* **Extract to read**
Well, anything for vanity, right?
There's been a number of stories about women getting extreme cosmetic foot surgery over the past decade. Daily Mail posts this one, and check the article further down for an infographic of various procedures. ABC News ran this story in 2012, and then there's this NYT article from 2003, which also quotes a survey about women getting foot surgery for a better shoe fit as far back as 1993.
Looks like the trend isn't going away! So consider, Prince Charming, the next time you fit that glass slipper on Cinderella, she just might have cheated to be sure she fits.
The thing is, some 90% of women wear shoes that are too narrow. And the pointy stiletto makes the matter worse, forcing the pressure all down on those tiny, vulnerable toes. But really, is it all to attract a man? Except for foot fetishists (who, even then, might prefer the whole, unaltered female foot, seeing as how they admire it so), most guys could care less how a woman's feet look. It is more of a competition between women that seems to be the driving force.
The fascination with women having tiny, impractical feet has deep cultural roots. You've probably heard of the Chinese practice of footbinding, a cruel practice in which a girl's feet are bound daily so as she grows, the bones of her feet gradually break and distort into an unnatural shape. Such outrage did it cause that a "foot emancipation society" formed in the Qing Dynasty, and formed one of the cornerstones of Chinese women's lib.
Yet here we are, a century later, practicing a similar custom and there's hardly a murmur of protest. One could definitely see where complications can arise in later years; the human foot puts on a lot of miles carrying a lot of weight in one lifetime, and missing a toe (as those who have had accidents can attest) makes walking harder. Nevertheless, women are already to risk malnutrition through eating disorders and the various complications of silicon breast implants, so what's one more toe?

* **Dataset entries**
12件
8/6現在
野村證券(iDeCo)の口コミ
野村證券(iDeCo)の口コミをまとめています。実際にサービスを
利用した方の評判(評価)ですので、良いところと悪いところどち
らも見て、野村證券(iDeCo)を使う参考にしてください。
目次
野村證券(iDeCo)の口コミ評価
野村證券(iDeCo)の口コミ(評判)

* **Apply what you read**
1. In the piece on cosmetic foot surgery, what share of women wear shoes that are too narrow?
2. Name every news outlet the piece on cosmetic foot surgery cites.
3. Transcribe the part of the cosmetic foot surgery piece that opens with the words containing "Looks like the" and closes with "the driving force.".

* **Solutions to each task**
1. Some 90% of women.

2. Daily Mail, ABC News, NYT

3.
Looks like the trend isn't going away! So consider, Prince Charming, the next time you fit that glass slipper on Cinderella, she just might have cheated to be sure she fits.
The thing is, some 90% of women wear shoes that are too narrow. And the pointy stiletto makes the matter worse, forcing the pressure all down on those tiny, vulnerable toes. But really, is it all to attract a man? Except for foot fetishists (who, even then, might prefer the whole, unaltered female foot, seeing as how they admire it so), most guys could care less how a woman's feet look. It is more of a competition between women that seems to be the driving force.